A groundbreaking study published in JAMA demonstrates that artificial intelligence can dramatically accelerate patient screening and enrollment in clinical trials, potentially transforming the traditional clinical research process. Mass General Brigham researchers found that their AI-powered screening tool significantly outperformed conventional manual screening methods in a heart failure clinical trial.
The study, which involved 4,476 randomized patients, compared the performance of a novel AI tool called RECTIFIER (RAG-Enabled Clinical Trial Infrastructure for Inclusion Exclusion Review) against traditional manual screening methods. The AI system was tasked with evaluating patient eligibility for the Co-Operative Program for Implementation of Optimal Therapy in Heart Failure (COPILOT-HF) trial.
Superior Screening Efficiency
The AI-assisted screening process demonstrated remarkable efficiency, successfully screening 458 eligible patients compared to 284 patients identified through manual screening by study staff. More importantly, this enhanced screening capability translated into superior enrollment numbers, with 35 patients ultimately enrolling in the AI-screened group versus 19 in the manually screened group.
"The rate of enrollment in the AI-enabled arm was almost double the rate of enrollment in the manual arm. This means that AI could almost halve the time it takes to complete enrollment in a trial," explained Dr. Ozan Unlu, Clinical Informatics fellow at Mass General Brigham and Cardiovascular Medicine fellow at Brigham and Women's Hospital.

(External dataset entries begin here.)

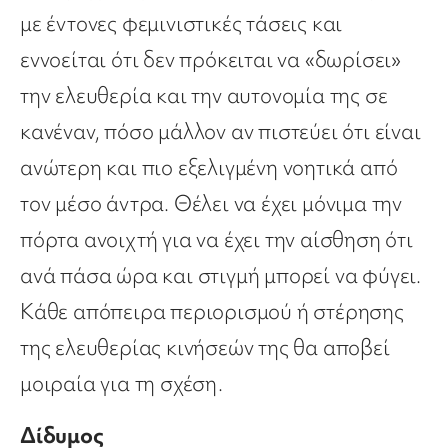
με έντονες φεμινιστικές τάσεις και
εννοείται ότι δεν πρόκειται να «δωρίσει»
την ελευθερία και την αυτονομία της σε
κανέναν, πόσο μάλλον αν πιστεύει ότι είναι
ανώτερη και πιο εξελιγμένη νοητικά από
τον μέσο άντρα. Θέλει να έχει μόνιμα την
πόρτα ανοιχτή για να έχει την αίσθηση ότι
ανά πάσα ώρα και στιγμή μπορεί να φύγει.
Κάθε απόπειρα περιορισμού ή στέρησης
της ελευθερίας κινήσεών της θα αποβεί
μοιραία για τη σχέση.
Δίδυμος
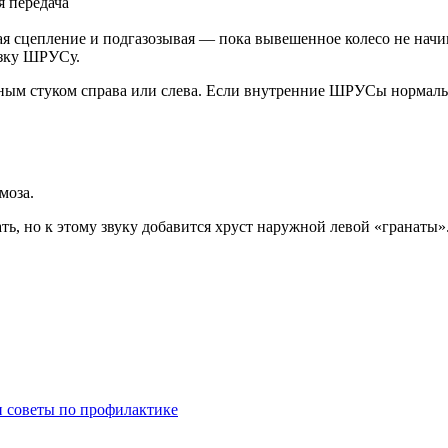
я передача
кая сцепление и подгазозывая — пока вывешенное колесо не начи
узку ШРУСу.
ным стуком справа или слева. Если внутренние ШРУСы нормальн
моза.
ь, но к этому звуку добавится хруст наружной левой «гранаты»
и советы по профилактике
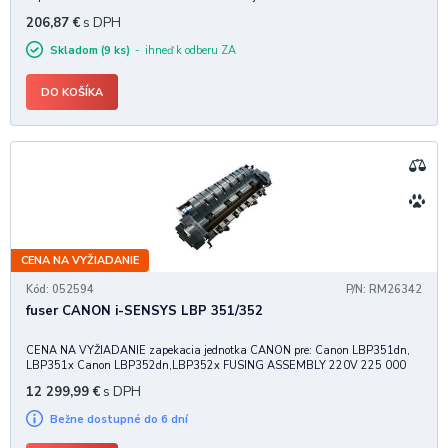
minútu • Skenovanie až do 22,5 obrázkov za minútu3 • 2-riadkový LCD
206,87
€
s DPH
ovládací panel • Rýchly etherne
Skladom (9 ks)
ihneď k odberu ZA
DO KOŠÍKA
CENA NA VYŽIADANIE
Kód: 052594
P/N: RM26342
fuser CANON i-SENSYS LBP 351/352
CENA NA VYŽIADANIE zapekacia jednotka CANON pre: Canon LBP351dn,
LBP351x Canon LBP352dn,LBP352x FUSING ASSEMBLY 220V 225 000
strán pri 5% pokrytí A4 náhradný diel
12 299,99
€
s DPH
Bežne dostupné do 6 dní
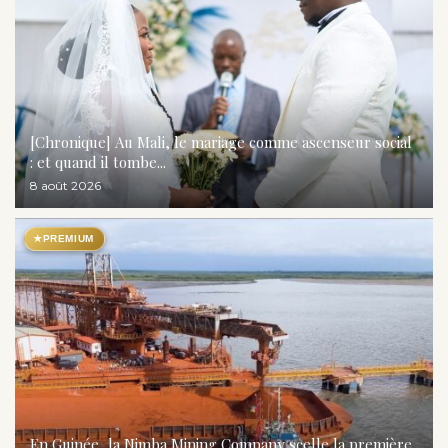
[Chronique] Au Mali, le mariage comme ascenseur social
: et quand il tombe...
8 août 2026
★
PREMIUM
En Guinée, la Nimba Mining Company scelle la première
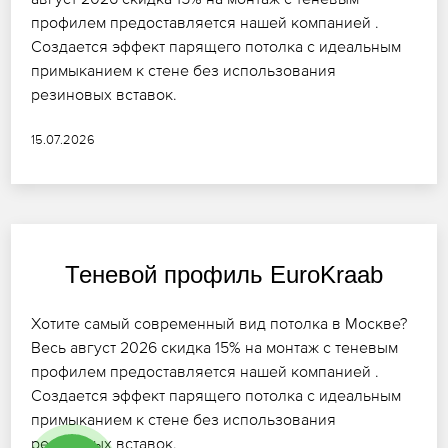
профилем предоставляется нашей компанией .
Создается эффект парящего потолка с идеальным
примыканием к стене без использования
резиновых вставок.
15.07.2026
Теневой профиль EuroKraab
Хотите самый современный вид потолка в Москве?
Весь август 2026 скидка 15% на монтаж с теневым
профилем предоставляется нашей компанией .
Создается эффект парящего потолка с идеальным
примыканием к стене без использования
резиновых вставок.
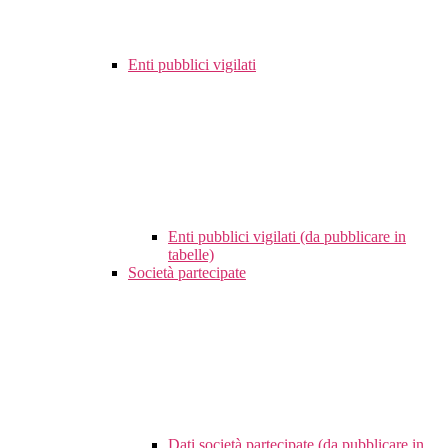
Enti pubblici vigilati
Enti pubblici vigilati (da pubblicare in
tabelle)
Società partecipate
Dati società partecipate (da pubblicare in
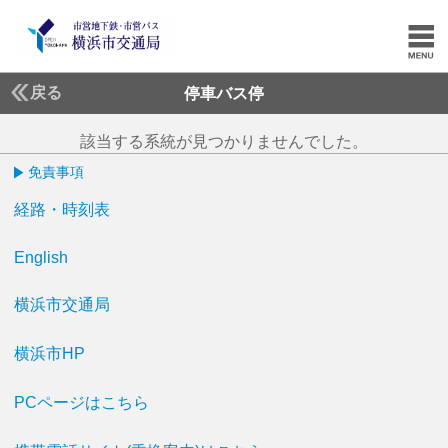
戻る
停車バス停
該当する系統が見つかりませんでした。
免責事項
経路・時刻表
English
横浜市交通局
横浜市HP
PCページはこちら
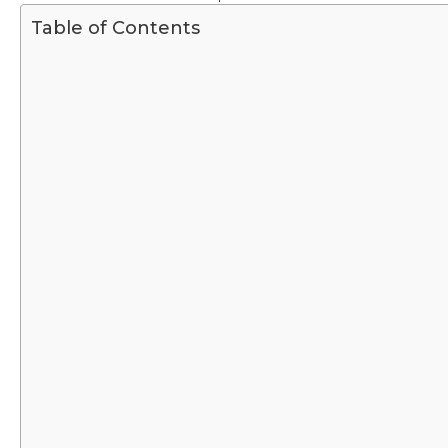
Table of Contents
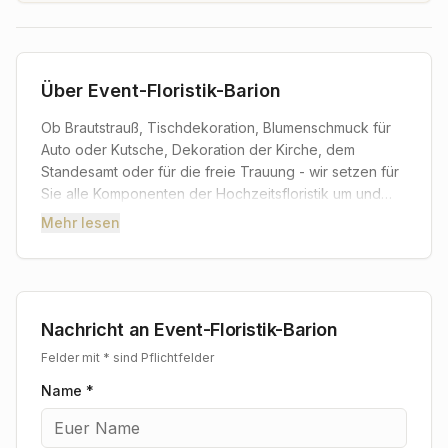
Über
Event-Floristik-Barion
Ob Brautstrauß, Tischdekoration, Blumenschmuck für
Auto oder Kutsche, Dekoration der Kirche, dem
Standesamt oder für die freie Trauung - wir setzen für
Sie alle Komponenten der Hochzeitsfloristik um und
beraten Sie dabei kreativ, kompetent und gehen
Mehr lesen
individuell auf Ihre Wünsche ein. Was wäre eine
Hochzeit ohne Blumen? Damit dieser Tag der schönste
in Ihrem Leben wird, unterstützen wir Sie gerne kreativ,
kompetent und individuell bei der Zusammenstellung
Ihrer Hochzeitsfloristik. Mit unserer geballten Erfahrung
Nachricht an
Event-Floristik-Barion
setzen wir Ihre (Hochzeits-)Wünsche um. Passend zu
Felder mit * sind Pflichtfelder
Ihrem Typ und dem Brautkleid arrangieren wir den
Name *
Brautstrauß mit Ihren persönlichen Lieblingsblumen und
-farben. Darauf abgestimmt (oder individuell) fertigen
wir gerne weiteren Blumenschmuck an: Haarschmuck,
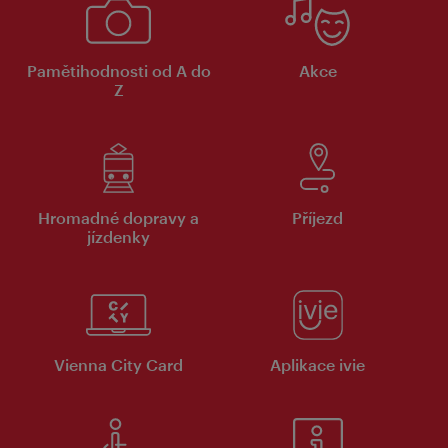
Pamětihodnosti od A do
Akce
Z
Hromadné dopravy a
Příjezd
jízdenky
Vienna City Card
Aplikace ivie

Advanced Technical Capabilities
RECTIFIER's sophisticated analysis capabilities include reviewing clinical notes and electronic health records to assess various eligibility criteria, including:
- Patient symptoms
- Chronic disease status
- Current medication regimens
- Past medication history
- Other relevant clinical parameters
To maintain quality control, study staff conducted brief reviews of AI-identified eligible patients to verify the assessment's accuracy.
Addressing Bias Concerns
Given historical concerns about AI bias in healthcare, the researchers conducted thorough analyses of enrollment patterns across race, gender, and ethnicity. Comparing manual and AI-assisted screening methods, they found no significant demographic differences, suggesting the tool maintains fair and equitable patient selection.
Future Implications
Samuel Aronson, Executive Director of IT and AI Solutions for Mass General Brigham Personalized Medicine, expressed enthusiasm about the results: "Seeing this AI capability accelerate screening and trial enrollment this substantially in the context of a real-world randomized prospective trial is exciting. We look forward to using this capability to assist as many trials as we can."
This study builds upon previous research published in NEJM AI, which initially validated RECTIFIER's accuracy in retrospective health record reviews. The current findings confirm the tool's effectiveness in active clinical settings, suggesting a promising path forward for accelerating clinical research timelines and potentially reducing costs associated with trial recruitment.